Task item =
All pictures must be dropped, while the entries are given again word for word.
[[ Provided data open ]]
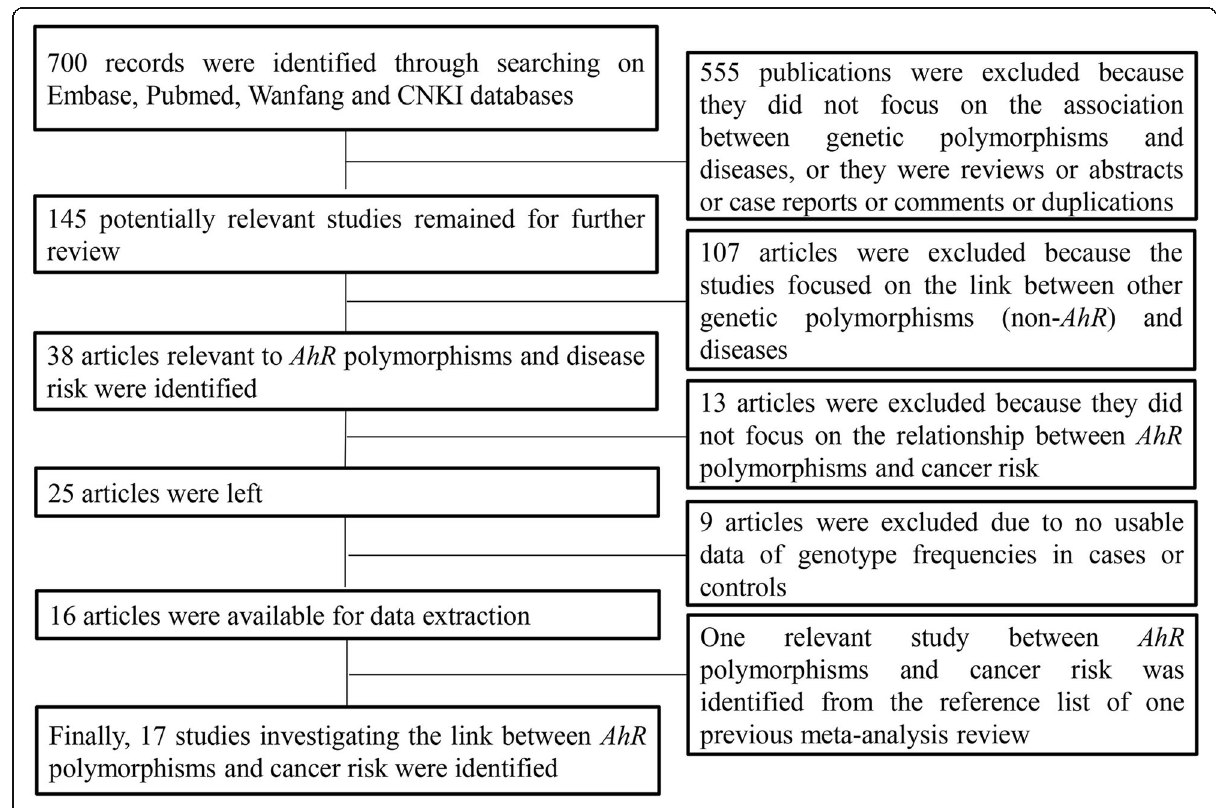
Fig. 1 Flow chart depicting the process of identifying eligible studies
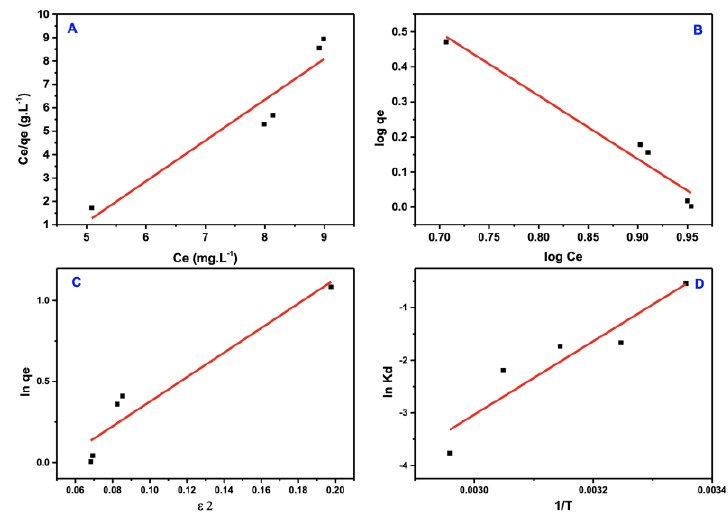
Figure 12. Isotherm models of PTZS dye adsorption. ( A ) Langmuir ( B ) Freundlich ( C ) Dubinin − Ra − dushkevich (D – R) ( D ) Arrhenius equation. Table 2. Comparison of the coefficients of isotherm for PTZS adsorption onto GO-date Seeds.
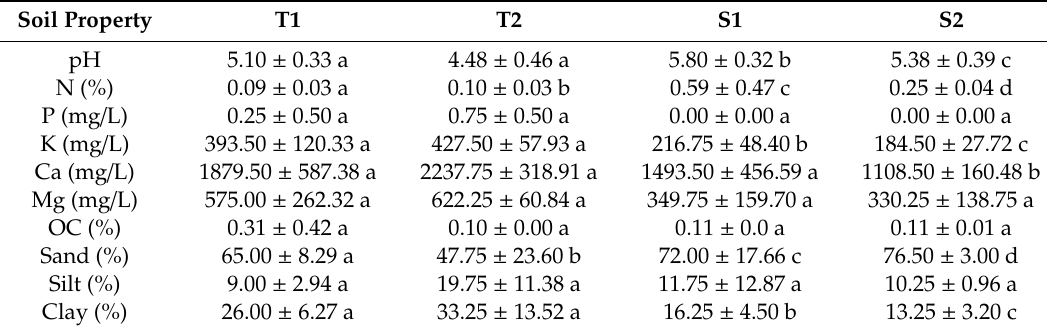
Table 1. Soil properties in termite mound soils and surrounding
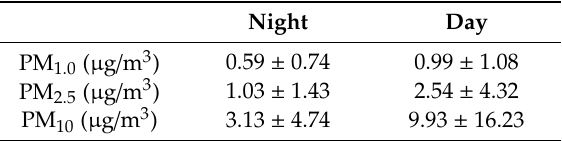
Table 3. Mean PM concentrations recorded with the OPC-N3 during the nighttime and daytime. The t -test showed that results were statistically significant at the 95% confidence level.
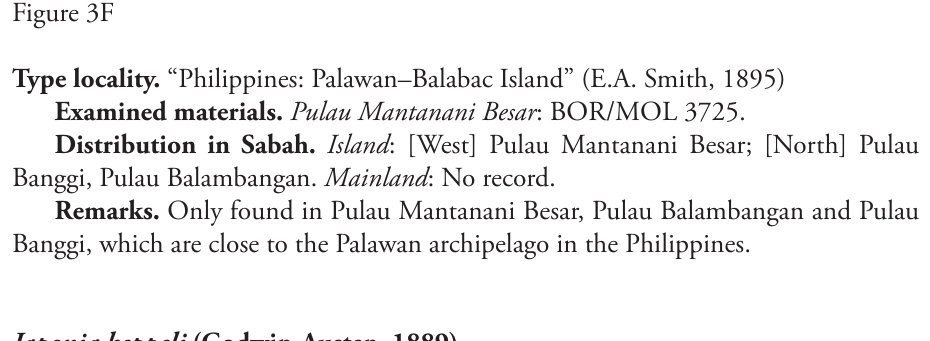
Type locality. “Malaysia: Sarawak: Miri–Batu Niah N.P” (Godwin-Austen, 1889) Examined materials. Pulau Gaya : BOR/MOL 6681, BOR/MOL 6683, BOR/ MOL 8466, BOR/MOL 8481, BOR/MOL 8489, BOR/MOL 8494, BOR/MOL 8501, BOR/MOL 10363, BOR/MOL 10368. Pulau Sapi : BOR/MOL 10027, BOR/ MOL 10293. Pulau Manukan : BOR/MOL 10298, BOR/MOL 10302, BOR/MOL 10303, BOR/MOL 10307, BOR/MOL 10316, BOR/MOL 10318, BOR/MOL 10324. Pulau Sulug : BOR/MOL 10330, BOR/MOL 10332, BOR/MOL 10333, BOR/MOL 10339, BOR/MOL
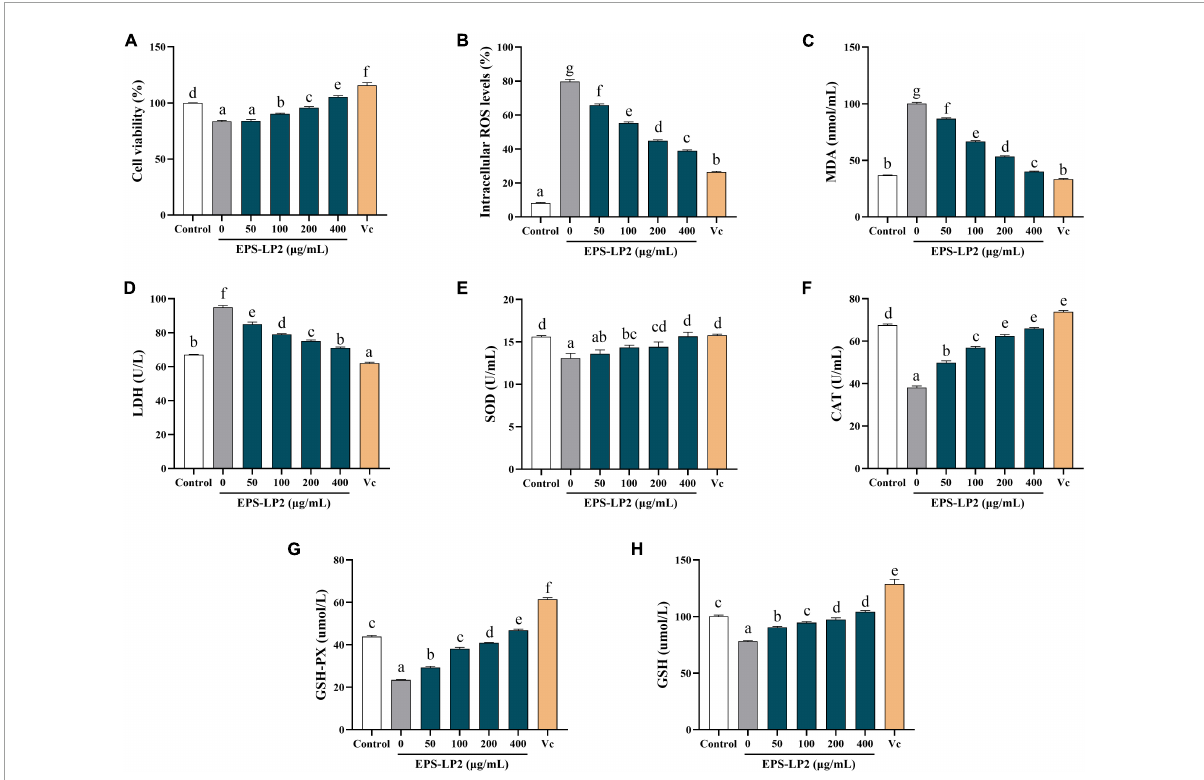
FIGURE4 Effects of exopolysaccharides (EPS)-LP2 on (A) cell viability, the levels of (B) reactive oxygen species (ROS), (C) malondialdehyde (MDA), (D) lactate dehydrogenase (LDH), (E) superoxide dismutase (SOD), (F) catalase (CAT), (G) glutathione peroxidase (GSH-Px), and (H) GSH in RAW264.7 cells induced by H2O2. Different letters represent different significance from the control group ( p <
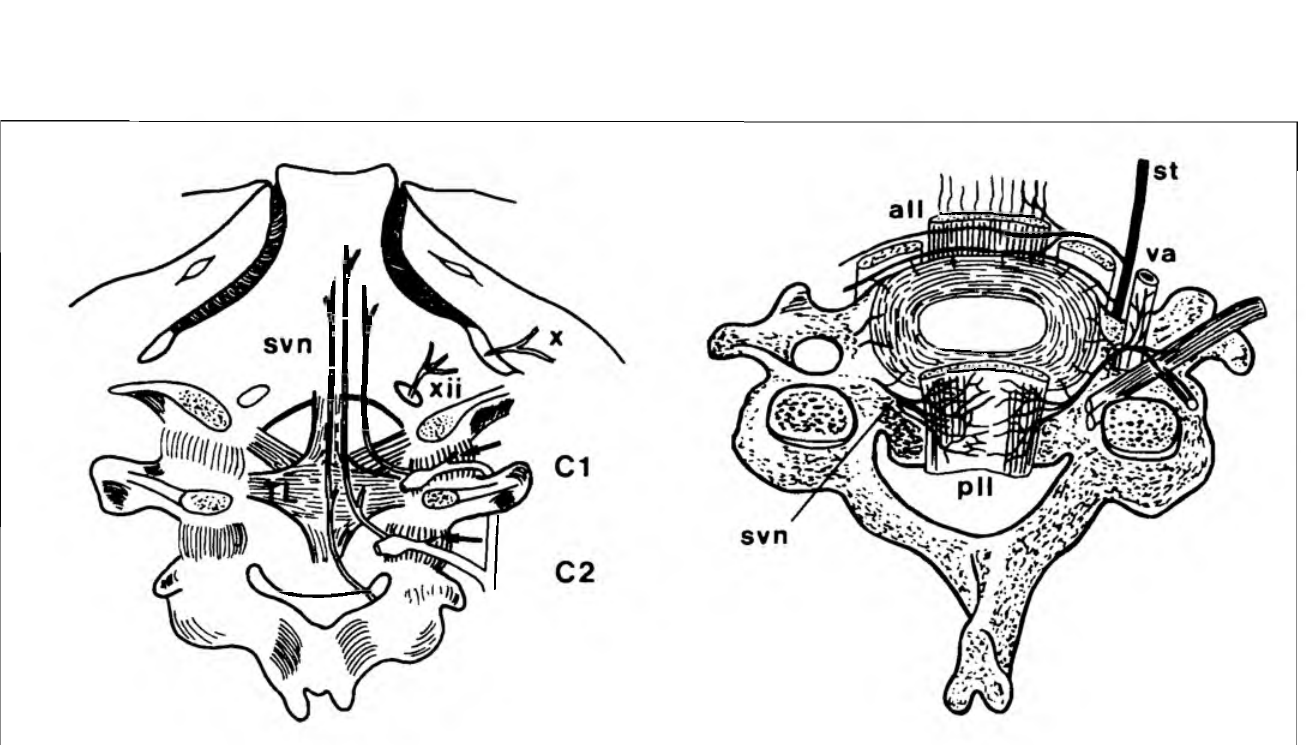
Fig 4: Distribution of the upper three cervical sinuvertebral nerves and the innervation of the atlanto-occipital and atlantoaxial joints. Articular branches (arrowed) to the atlanto-occipital and atlantoaxial joints arise from the Cl and C2 ventral rami, respectively.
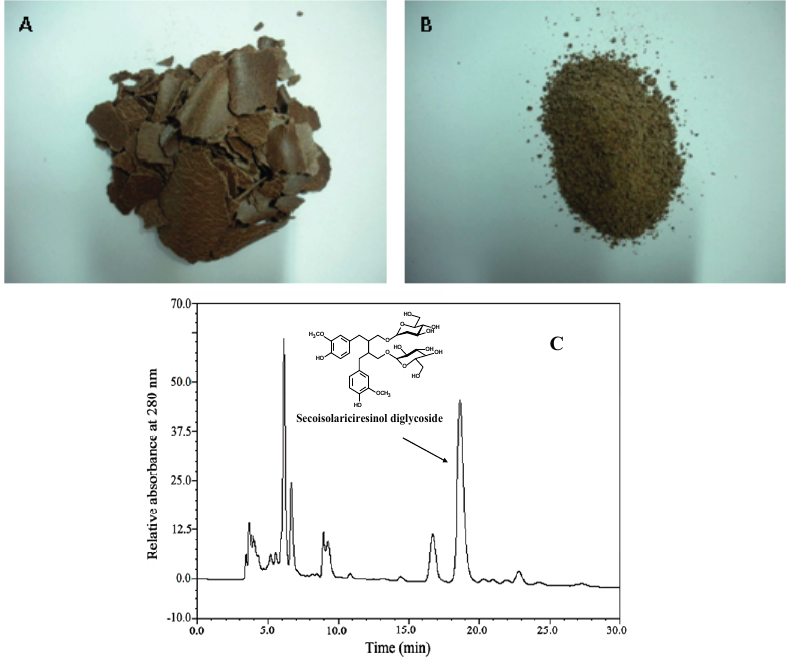
Figure 2. ( A ) The intact flaxseed cakes; ( B ) the crushed flaxseed cakes; ( C ) HPLC chromatograms of flaxseed cake extract at 280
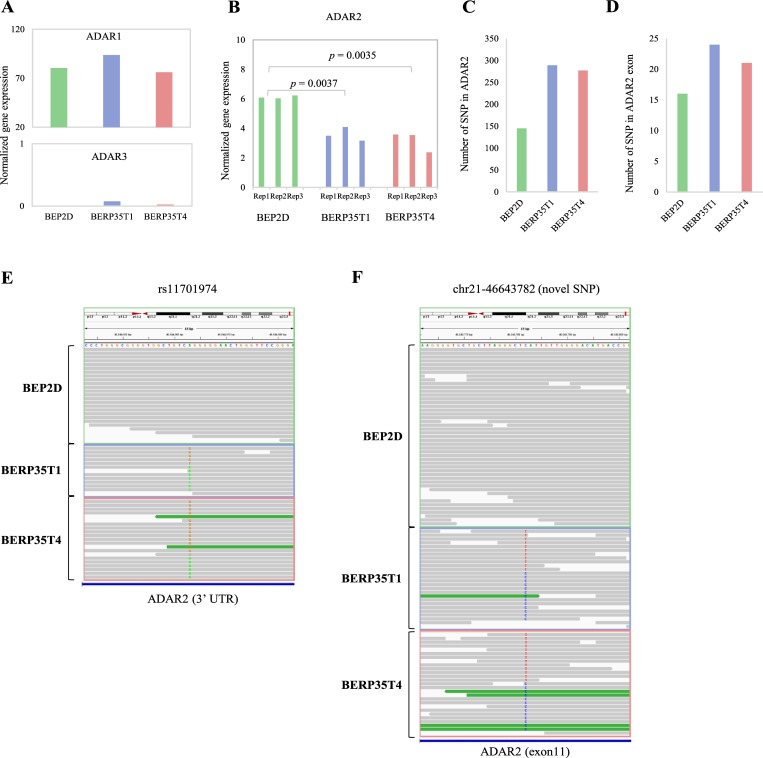
Down-regulation of ADAR2 induce RNA editing.A, B. Bar plots showing the normalized gene expression of ADAR1, ADAR2 and ADAR3 in each cell line. C, D. Bar plots showing the number of genomic variants in ADAR2 (C) and exons of ADAR2 (D). E, F. IGV plots showing the sequencing reads information of mutation rs11701974 and novel mutation chr21:46643782.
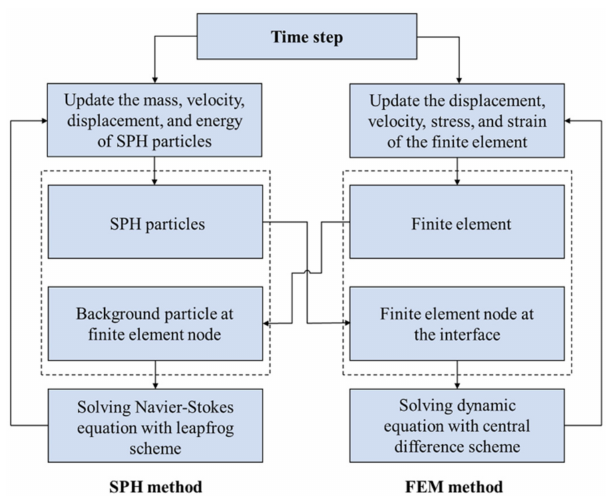
Figure 5. Solution process of SPH–FEM coupling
[[ Provided data closed ]]
Output below =
Fig. 1 Flow chart depicting the process of identifying eligible studies
Figure 12. Isotherm models of PTZS dye adsorption. ( A ) Langmuir ( B ) Freundlich ( C ) Dubinin − Ra − dushkevich (D – R) ( D ) Arrhenius equation. Table 2. Comparison of the coefficients of isotherm for PTZS adsorption onto GO-date Seeds.
Table 1. Soil properties in termite mound soils and surrounding
Table 3. Mean PM concentrations recorded with the OPC-N3 during the nighttime and daytime. The t -test showed that results were statistically significant at the 95% confidence level.
Type locality. “Malaysia: Sarawak: Miri–Batu Niah N.P” (Godwin-Austen, 1889) Examined materials. Pulau Gaya : BOR/MOL 6681, BOR/MOL 6683, BOR/ MOL 8466, BOR/MOL 8481, BOR/MOL 8489, BOR/MOL 8494, BOR/MOL 8501, BOR/MOL 10363, BOR/MOL 10368. Pulau Sapi : BOR/MOL 10027, BOR/ MOL 10293. Pulau Manukan : BOR/MOL 10298, BOR/MOL 10302, BOR/MOL 10303, BOR/MOL 10307, BOR/MOL 10316, BOR/MOL 10318, BOR/MOL 10324. Pulau Sulug : BOR/MOL 10330, BOR/MOL 10332, BOR/MOL 10333, BOR/MOL 10339, BOR/MOL
FIGURE4 Effects of exopolysaccharides (EPS)-LP2 on (A) cell viability, the levels of (B) reactive oxygen species (ROS), (C) malondialdehyde (MDA), (D) lactate dehydrogenase (LDH), (E) superoxide dismutase (SOD), (F) catalase (CAT), (G) glutathione peroxidase (GSH-Px), and (H) GSH in RAW264.7 cells induced by H2O2. Different letters represent different significance from the control group ( p <
Fig 4: Distribution of the upper three cervical sinuvertebral nerves and the innervation of the atlanto-occipital and atlantoaxial joints. Articular branches (arrowed) to the atlanto-occipital and atlantoaxial joints arise from the Cl and C2 ventral rami, respectively.
Figure 2. ( A ) The intact flaxseed cakes; ( B ) the crushed flaxseed cakes; ( C ) HPLC chromatograms of flaxseed cake extract at 280
Down-regulation of ADAR2 induce RNA editing.A, B. Bar plots showing the normalized gene expression of ADAR1, ADAR2 and ADAR3 in each cell line. C, D. Bar plots showing the number of genomic variants in ADAR2 (C) and exons of ADAR2 (D). E, F. IGV plots showing the sequencing reads information of mutation rs11701974 and novel mutation chr21:46643782.
Figure 5. Solution process of SPH–FEM coupling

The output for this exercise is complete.